Vie secrète du chantier, épisode 14

Et si c’était le décor d’un futur spectacle? Dans les coulisses du chantier, notre photographe Eddy Mottaz met en lumière les jeux du hasard et de la matière

Quel est cet assemblage bizarre qui a retenu l’attention d’ Eddy Mottaz dans un couloir de la future Comédie? Et pourquoi cette image nous trouble-t-elle?

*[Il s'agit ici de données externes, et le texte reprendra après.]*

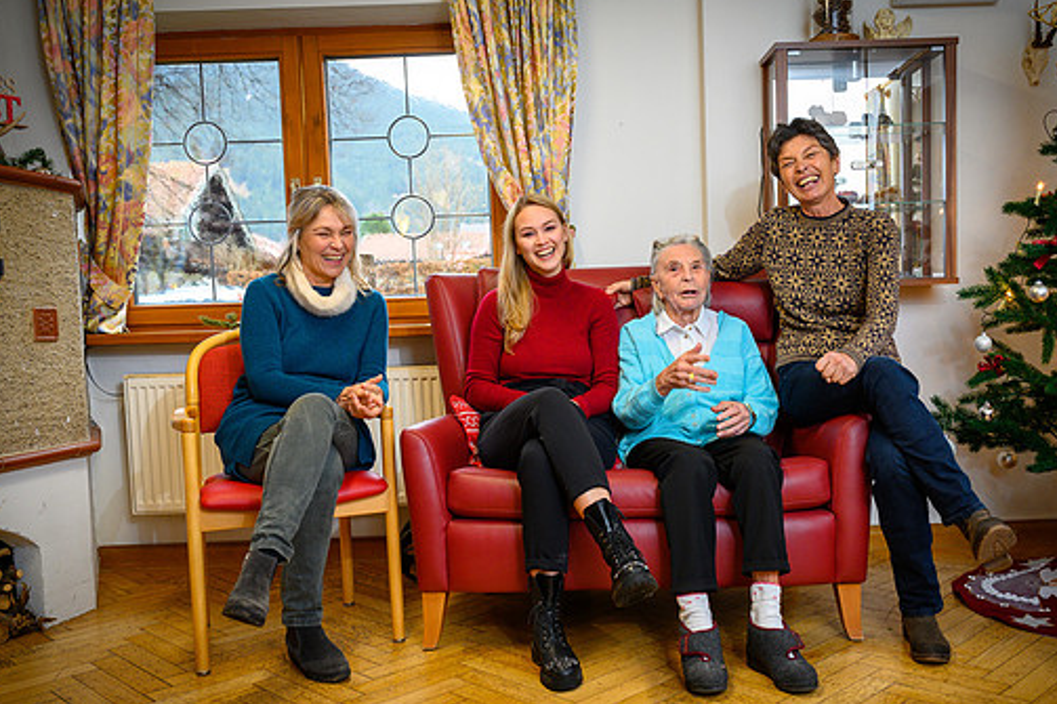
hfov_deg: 55.7
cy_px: 391
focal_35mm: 34
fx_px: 998
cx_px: 578
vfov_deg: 38.8
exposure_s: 1/100
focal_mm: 29.5
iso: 800
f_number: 4
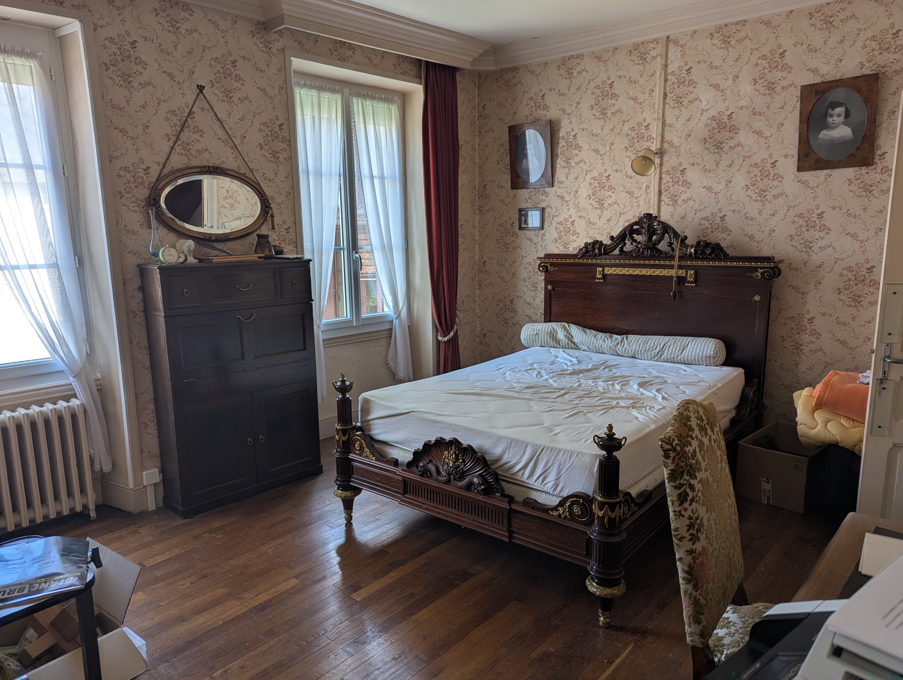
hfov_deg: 71.5
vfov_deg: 56.9
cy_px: 340
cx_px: 452
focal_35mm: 24
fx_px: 627
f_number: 1.85
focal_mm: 6.81
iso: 47
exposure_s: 1/83.2
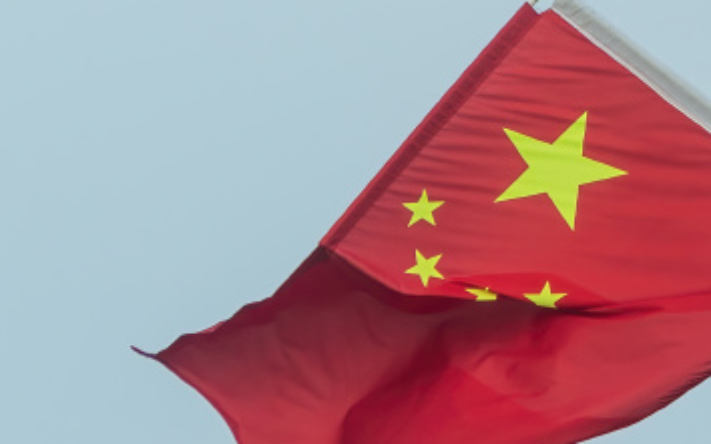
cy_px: -210
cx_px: 1034
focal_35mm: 750
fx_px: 14523
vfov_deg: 1.7
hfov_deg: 2.8
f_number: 5.6
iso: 100
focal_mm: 145
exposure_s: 1/320
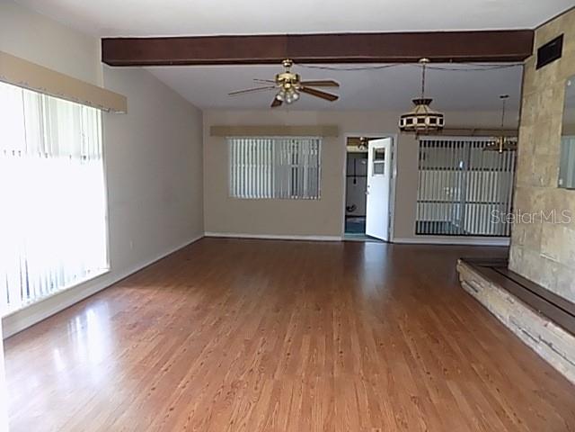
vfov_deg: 58.9
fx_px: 382
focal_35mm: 23
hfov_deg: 73.9
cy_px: 216
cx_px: 288
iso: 360
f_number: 3.1
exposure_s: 1/30
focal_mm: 4
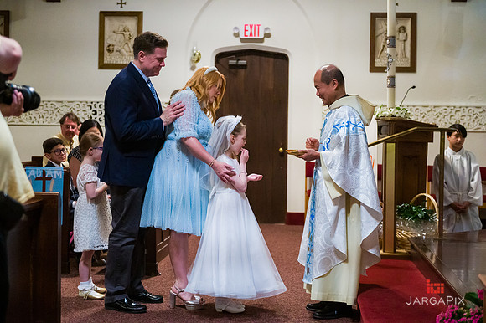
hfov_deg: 33.4
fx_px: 810
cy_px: 162
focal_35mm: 60
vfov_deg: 22.6
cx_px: 243
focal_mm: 60
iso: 6400
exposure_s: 1/400
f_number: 3.2
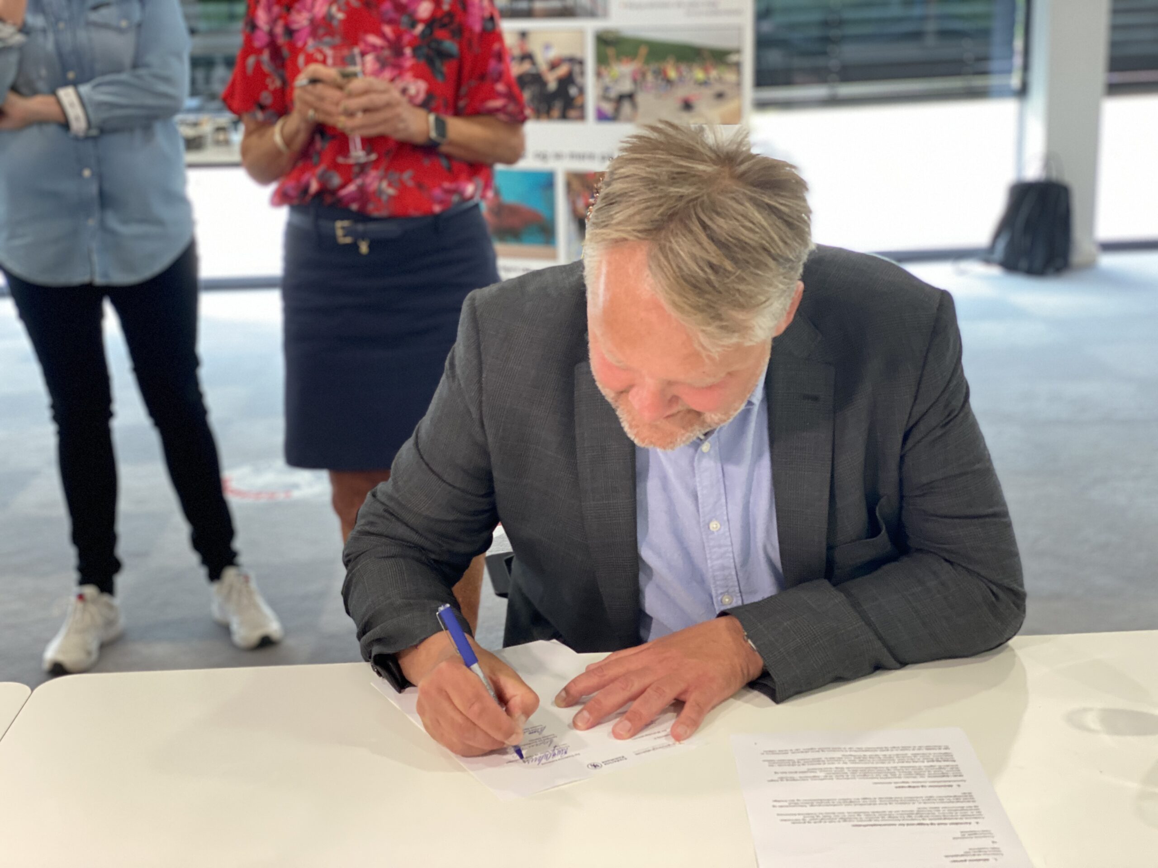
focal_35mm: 52
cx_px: 579
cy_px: 434
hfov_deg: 36.8
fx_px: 1740
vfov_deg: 28.0
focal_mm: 6
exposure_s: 1/64
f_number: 2
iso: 250
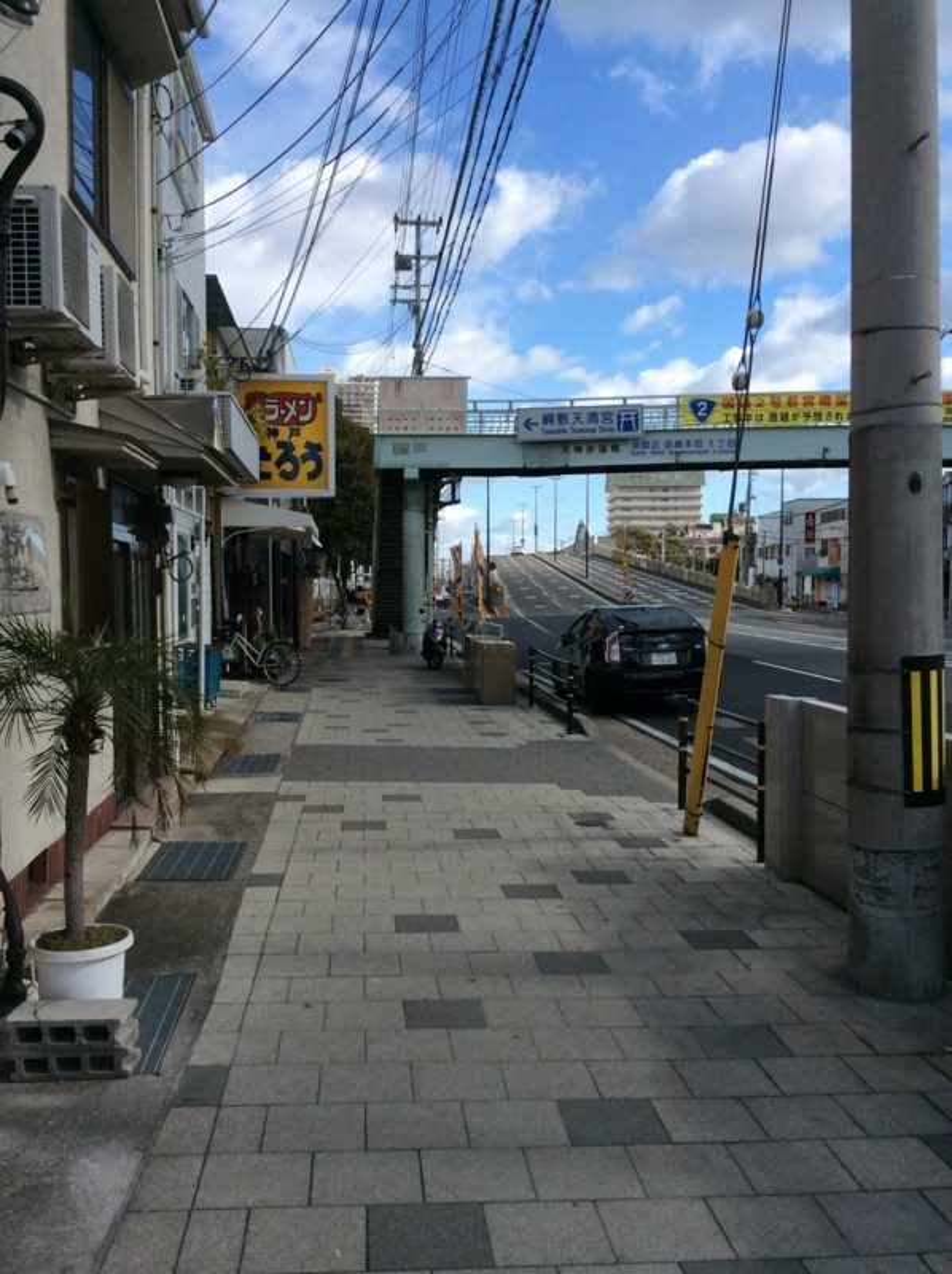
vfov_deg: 56.9
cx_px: 476
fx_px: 1176
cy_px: 637
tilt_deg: -2.9
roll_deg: +0.3
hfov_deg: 44.1
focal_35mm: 32
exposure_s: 1/1300
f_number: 2.4
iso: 32
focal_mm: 3.3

La bizarrerie de cette vision tient d’abord à l’ordre énigmatique qui commande la présence de ces accessoires, matériaux divers et machines. S’il est impossible à l’oeil non expert d’identifier la fonction de ces éléments, ils n’en paraissent pas moins liés par une dramaturgie. Des ouvriers les ont placés ici dans un but qui nous échappe. On peut dès lors rêver longuement sur ce dispositif.

Une bête mystérieuse

On peut imaginer que le gros tuyau noir qui traverse l’air est le tentacule d’un calmar géant, caché hors champ. Va-t-il gober sa nourriture? Au second plan, devant l’ armoire, des palettes superposées évoquent un jeu de construction, le Jenga et ses pièces légères, par exemple, qui s’amusent des lois de la gravité. Leur couleur orangée fait écho à la machine qui somnole au premier plan – dans la diagonale.

Fantasmagorie

Le caractère fantasmagorique de l’image est encore accentué par le rideau plastifié qui détermine non seulement l’espace, mais une autre scène. Voyez ses reflets bleu clair et blanchâtres: ils suggèrent un plein air. Le ciel s’invite dans la cale du bâtiment. Dans les plis de cette transparence, les frontières de l’intérieur et du dehors se diluent, comme subverties par un courant de lumière. Cette dispersion hasardeuse de la clarté tient lieu de principe d’incertitude: elle fait la beauté théâtrale de cette image.